Vandi Dogado - No Brasil, constata-se dificuldade docente de ensinar o aluno a transformar informação em conhecimento. Como formar professores mais eficientes nessa tarefa fundamental para o sucesso no processo de ensino-aprendizagem?
Antônio Nóvoa - Os modelos de formação de professor estão desatualizados e precisam ser repensados. Na questão que me coloca, o importante é reconhecer que, hoje, já não é tão fundamental "saber muitas coisas" ou "ter um conhecimento enciclopédico". Na palma da nossa mão, em qualquer celular, temos mais informações imediatas do que na maior biblioteca do mundo. Mas o que precisamos, isso sim, é de uma literacia científica, matemática, literária, artística, filosófica que nos permita compreender o conhecimento e fornecer aos alunos os instrumentos que lhes permitam ter uma visão crítica sobre todas as informações que circulam.
Vandi Dogado - No Brasil, os professores chegam a trabalhar três turnos para aumentar o salário e, além disso, lecionam em salas superlotadas. Nesse sentido, como é a realidade de Portugal no atual momento?
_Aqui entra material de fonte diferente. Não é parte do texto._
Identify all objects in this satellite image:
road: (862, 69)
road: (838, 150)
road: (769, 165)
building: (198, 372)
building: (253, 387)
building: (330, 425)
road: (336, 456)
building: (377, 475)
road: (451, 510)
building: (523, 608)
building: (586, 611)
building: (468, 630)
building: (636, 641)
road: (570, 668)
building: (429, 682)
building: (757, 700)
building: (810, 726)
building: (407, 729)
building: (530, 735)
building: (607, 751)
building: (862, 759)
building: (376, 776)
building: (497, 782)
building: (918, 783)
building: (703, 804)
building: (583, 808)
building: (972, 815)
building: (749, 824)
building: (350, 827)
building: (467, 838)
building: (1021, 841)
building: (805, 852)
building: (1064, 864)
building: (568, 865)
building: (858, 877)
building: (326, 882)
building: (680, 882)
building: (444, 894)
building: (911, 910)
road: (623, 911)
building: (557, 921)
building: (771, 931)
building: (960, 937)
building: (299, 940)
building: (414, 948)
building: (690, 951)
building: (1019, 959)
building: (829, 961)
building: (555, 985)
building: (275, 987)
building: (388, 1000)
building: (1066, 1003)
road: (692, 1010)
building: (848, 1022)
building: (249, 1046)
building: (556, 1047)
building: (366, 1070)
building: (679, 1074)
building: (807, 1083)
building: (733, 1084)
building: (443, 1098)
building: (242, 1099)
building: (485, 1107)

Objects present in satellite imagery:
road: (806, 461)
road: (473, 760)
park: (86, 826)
Antônio Nóvoa - Aqui, a realidade é muito diferente. É verdade que há um grande mal-estar dos professores em todo o mundo, todavia a situação no Brasil é muito mais dramática do que em Portugal. Tipicamente, em Portugal, um professor trabalha numa escola e pode, assim, envolver-se em projetos educativos mais coerentes e colaborativos. No Brasil, como diz, a situação é mais complicada e torna mais complexa um trabalho conjunto, colaborativo entre professores nas escolas; trabalho esse essencial para melhorar a qualidade da educação pública.
Vandi Dogado - Grato pela entrevista!